## Material provided
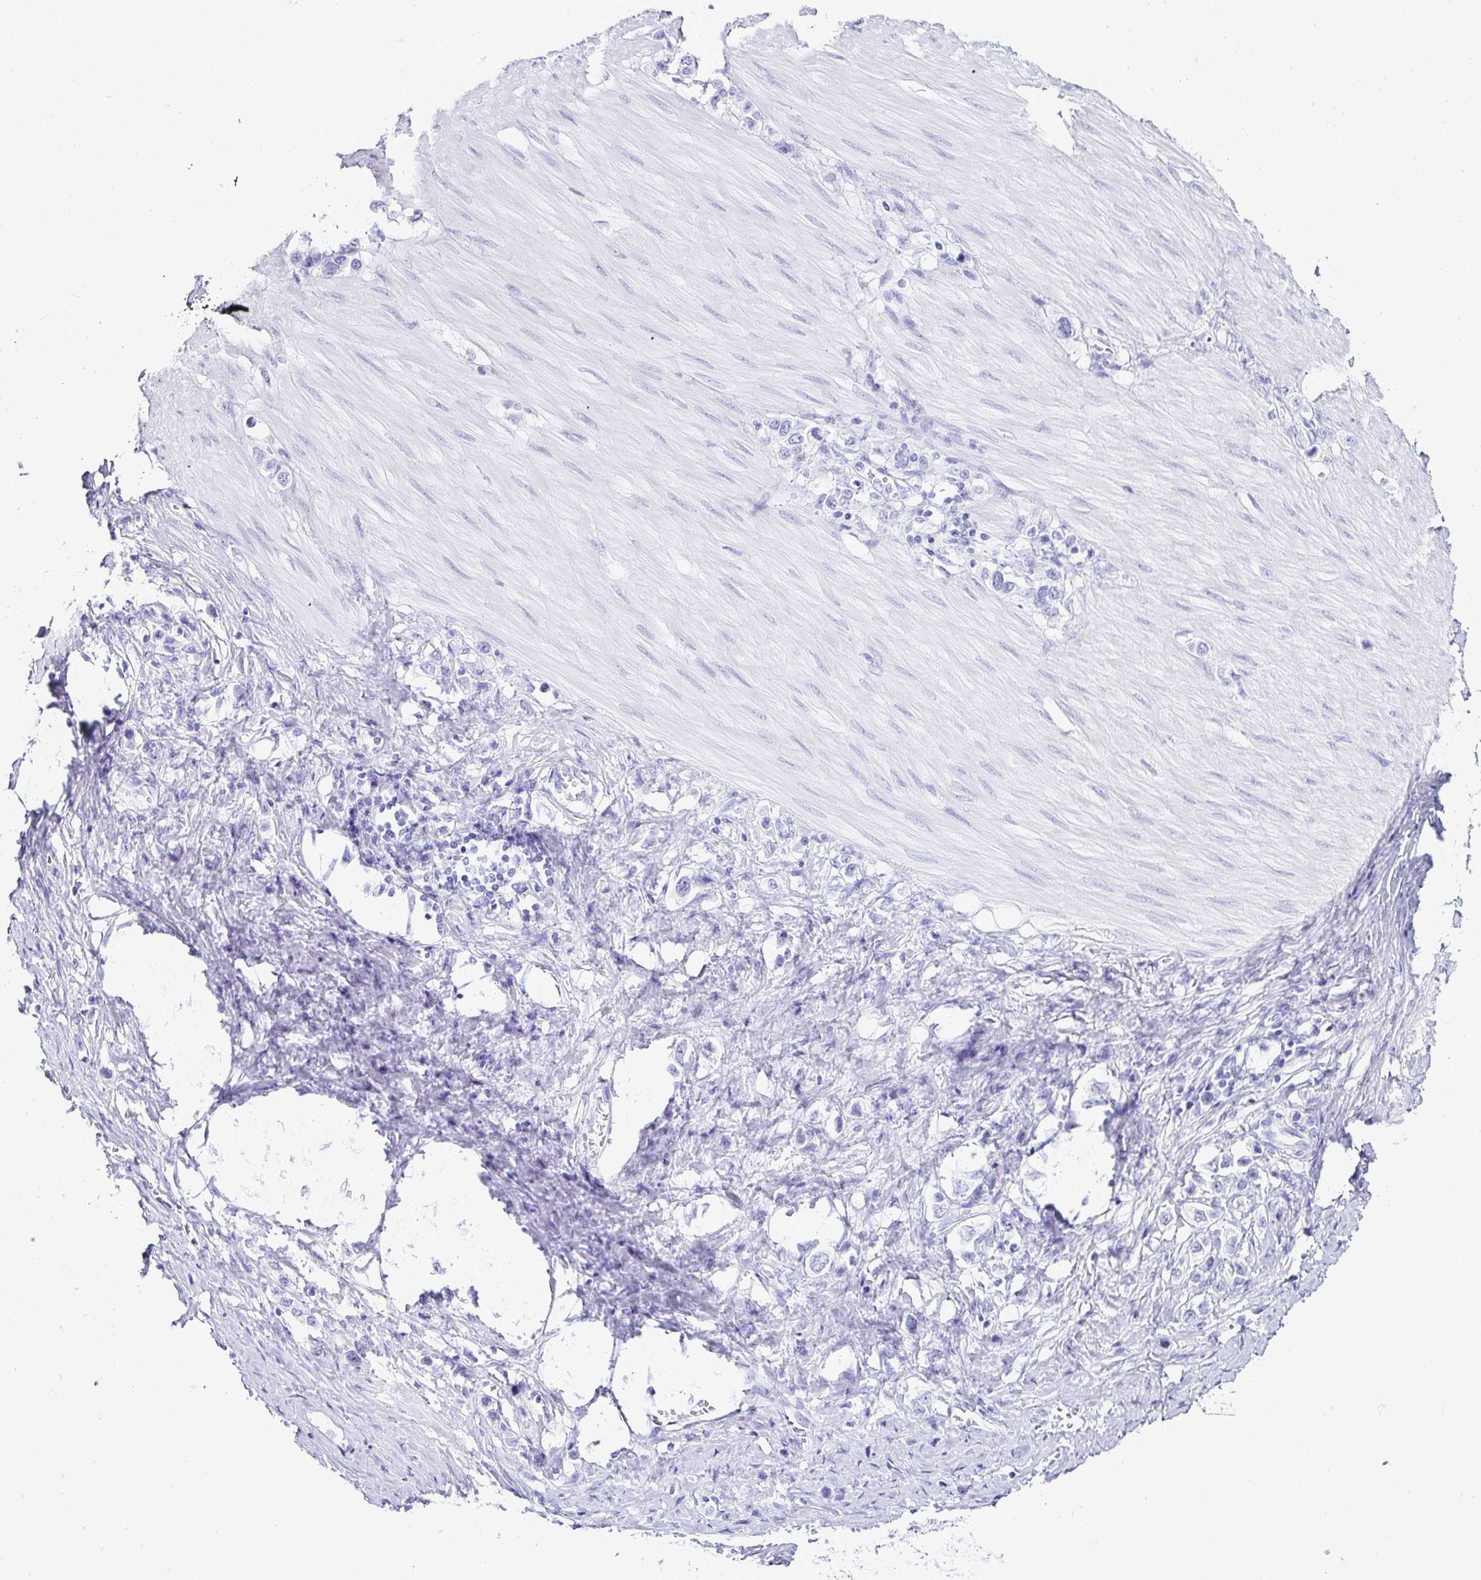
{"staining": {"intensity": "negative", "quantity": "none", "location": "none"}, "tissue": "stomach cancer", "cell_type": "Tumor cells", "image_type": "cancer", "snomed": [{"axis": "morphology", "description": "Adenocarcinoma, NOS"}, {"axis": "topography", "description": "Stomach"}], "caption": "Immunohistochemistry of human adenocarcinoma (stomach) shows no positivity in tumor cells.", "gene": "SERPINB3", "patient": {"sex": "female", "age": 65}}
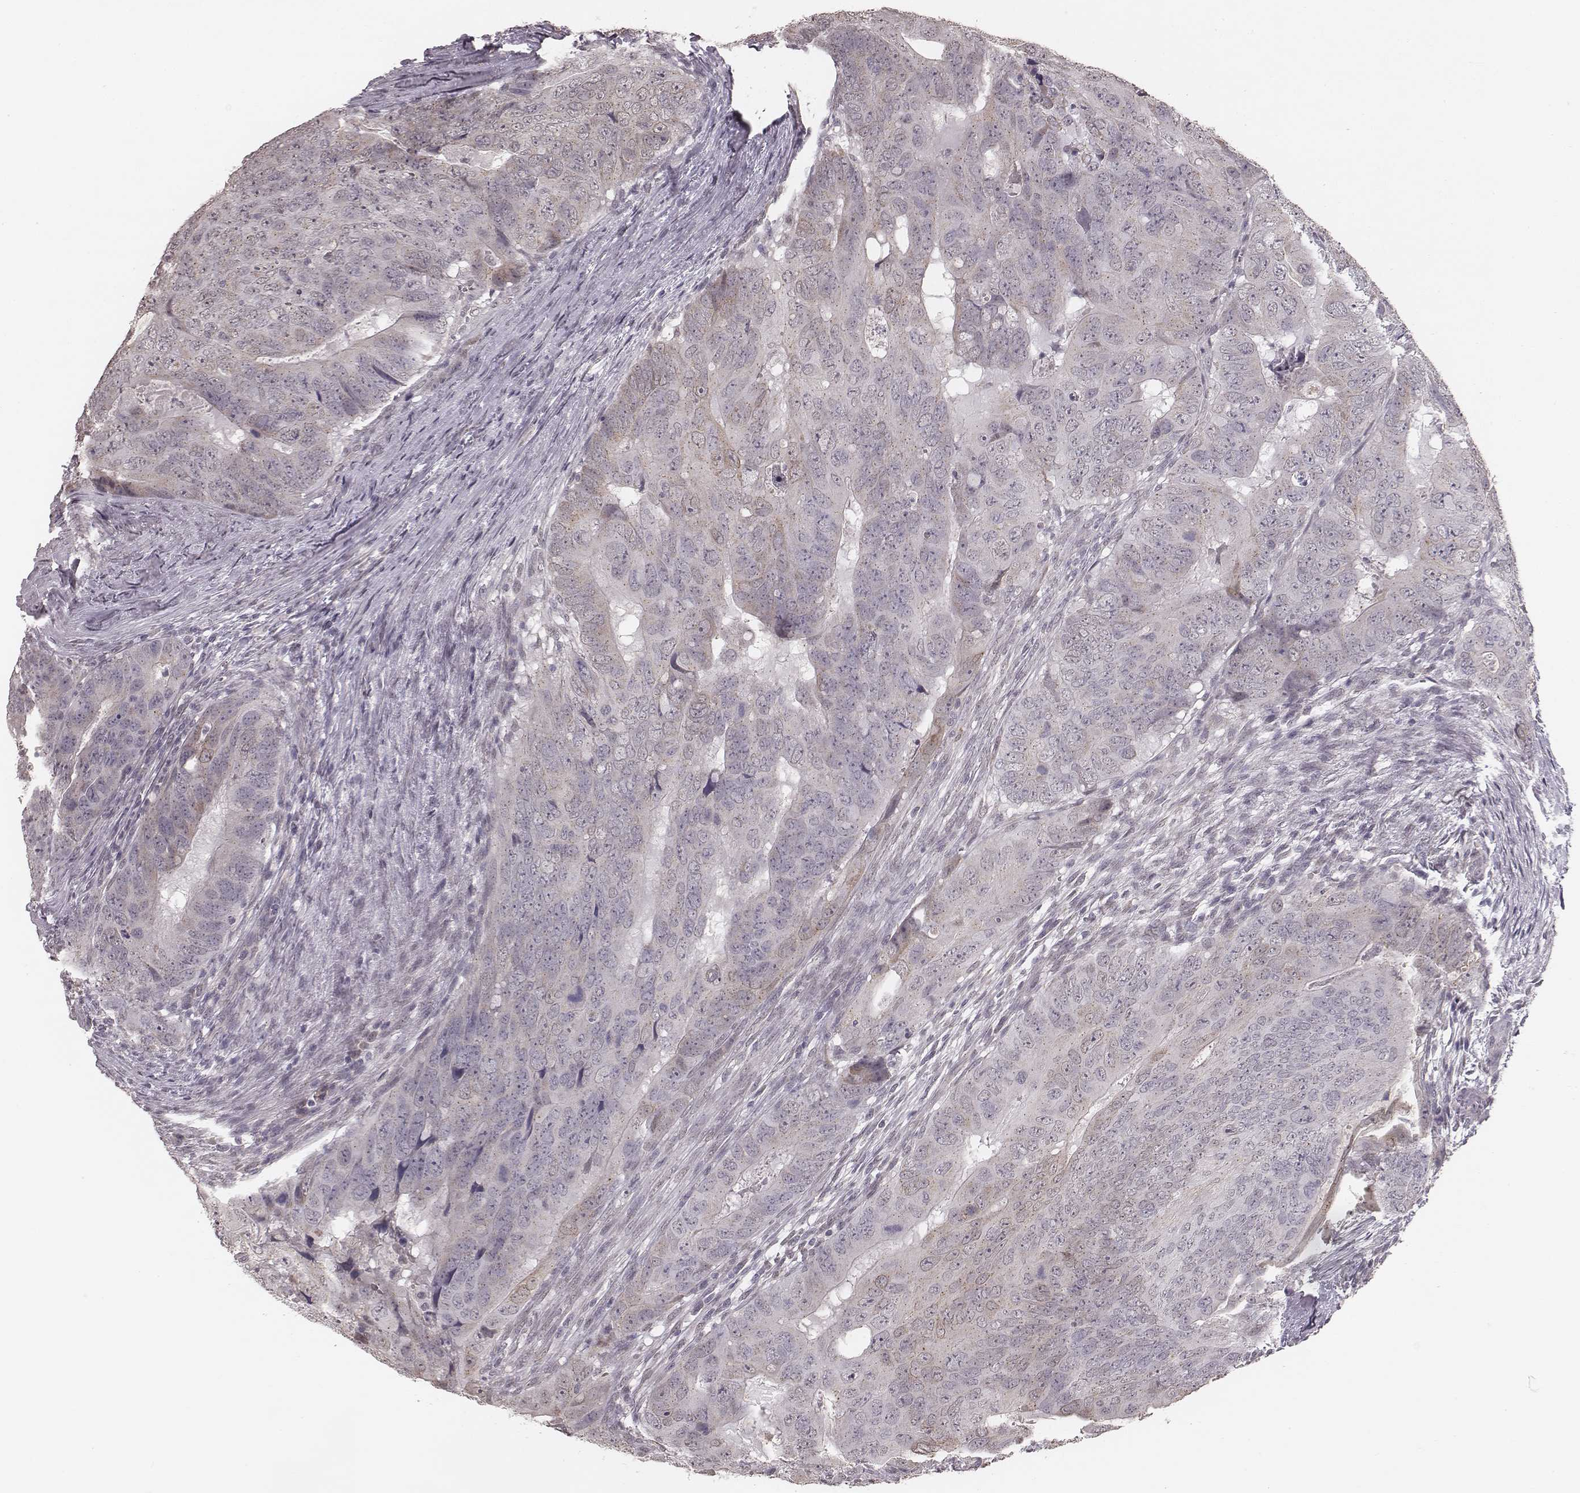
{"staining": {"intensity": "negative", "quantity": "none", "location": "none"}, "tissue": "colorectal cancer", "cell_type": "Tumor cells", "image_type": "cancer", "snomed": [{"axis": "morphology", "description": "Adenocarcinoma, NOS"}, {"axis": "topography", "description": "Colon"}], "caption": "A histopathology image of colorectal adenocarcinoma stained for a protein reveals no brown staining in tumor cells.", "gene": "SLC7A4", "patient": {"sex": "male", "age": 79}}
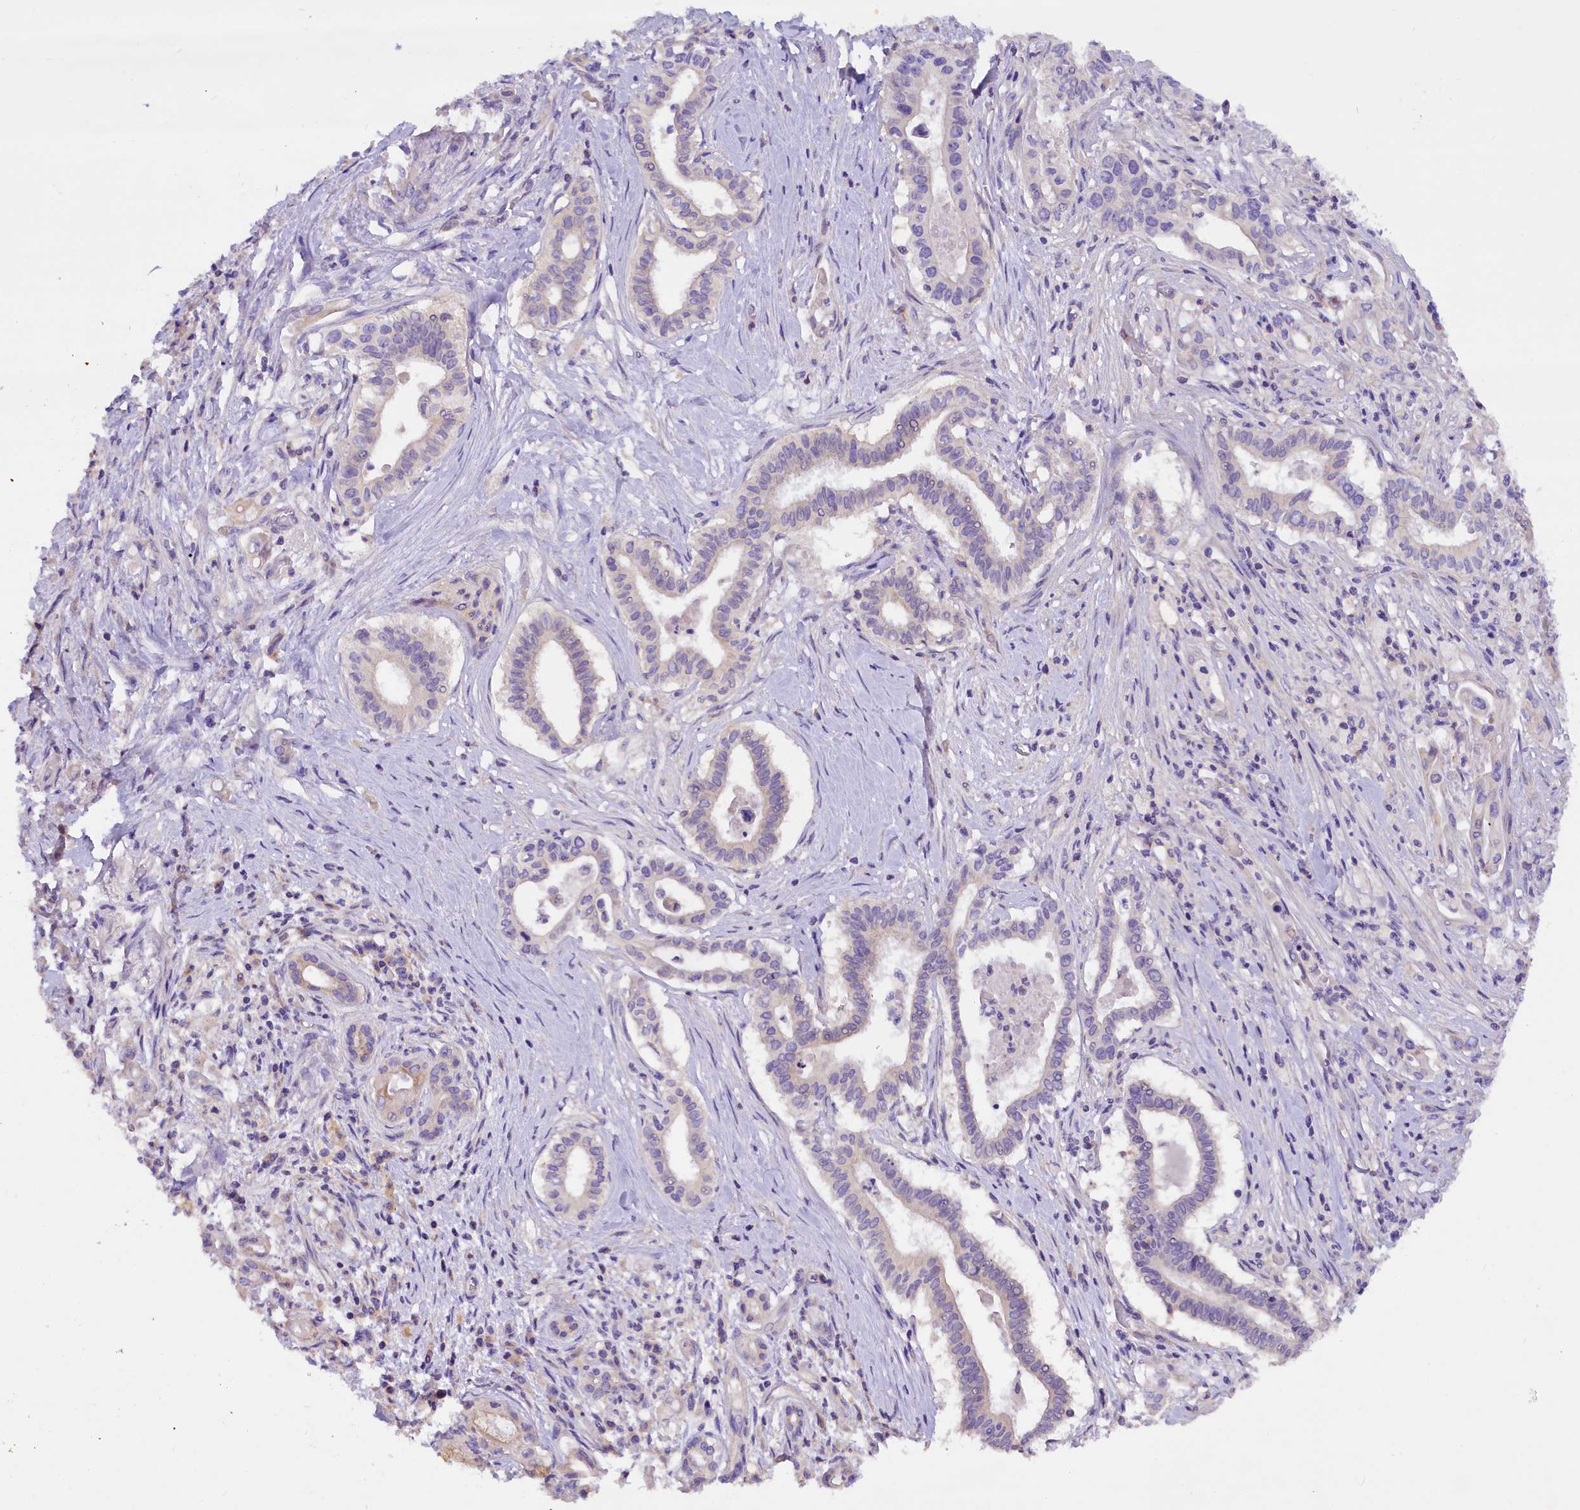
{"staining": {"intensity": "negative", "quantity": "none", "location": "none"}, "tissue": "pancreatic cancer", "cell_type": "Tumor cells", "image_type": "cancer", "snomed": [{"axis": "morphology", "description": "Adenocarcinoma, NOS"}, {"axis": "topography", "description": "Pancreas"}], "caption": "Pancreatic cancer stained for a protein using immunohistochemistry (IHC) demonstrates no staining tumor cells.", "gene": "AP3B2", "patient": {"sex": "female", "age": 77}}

## Your assignment
Exact copy, pictures removed: set down the whole listing above.

## Completed exercise
{"staining": {"intensity": "negative", "quantity": "none", "location": "none"}, "tissue": "stomach cancer", "cell_type": "Tumor cells", "image_type": "cancer", "snomed": [{"axis": "morphology", "description": "Adenocarcinoma, NOS"}, {"axis": "topography", "description": "Stomach"}], "caption": "Immunohistochemistry of human adenocarcinoma (stomach) shows no positivity in tumor cells.", "gene": "SERPINB3", "patient": {"sex": "female", "age": 65}}
{"staining": {"intensity": "negative", "quantity": "none", "location": "none"}, "tissue": "colorectal cancer", "cell_type": "Tumor cells", "image_type": "cancer", "snomed": [{"axis": "morphology", "description": "Adenocarcinoma, NOS"}, {"axis": "topography", "description": "Colon"}], "caption": "A histopathology image of colorectal adenocarcinoma stained for a protein reveals no brown staining in tumor cells.", "gene": "SLC7A4", "patient": {"sex": "male", "age": 79}}
{"staining": {"intensity": "negative", "quantity": "none", "location": "none"}, "tissue": "pancreatic cancer", "cell_type": "Tumor cells", "image_type": "cancer", "snomed": [{"axis": "morphology", "description": "Adenocarcinoma, NOS"}, {"axis": "topography", "description": "Pancreas"}], "caption": "Pancreatic cancer stained for a protein using immunohistochemistry (IHC) demonstrates no staining tumor cells.", "gene": "AP3B2", "patient": {"sex": "female", "age": 77}}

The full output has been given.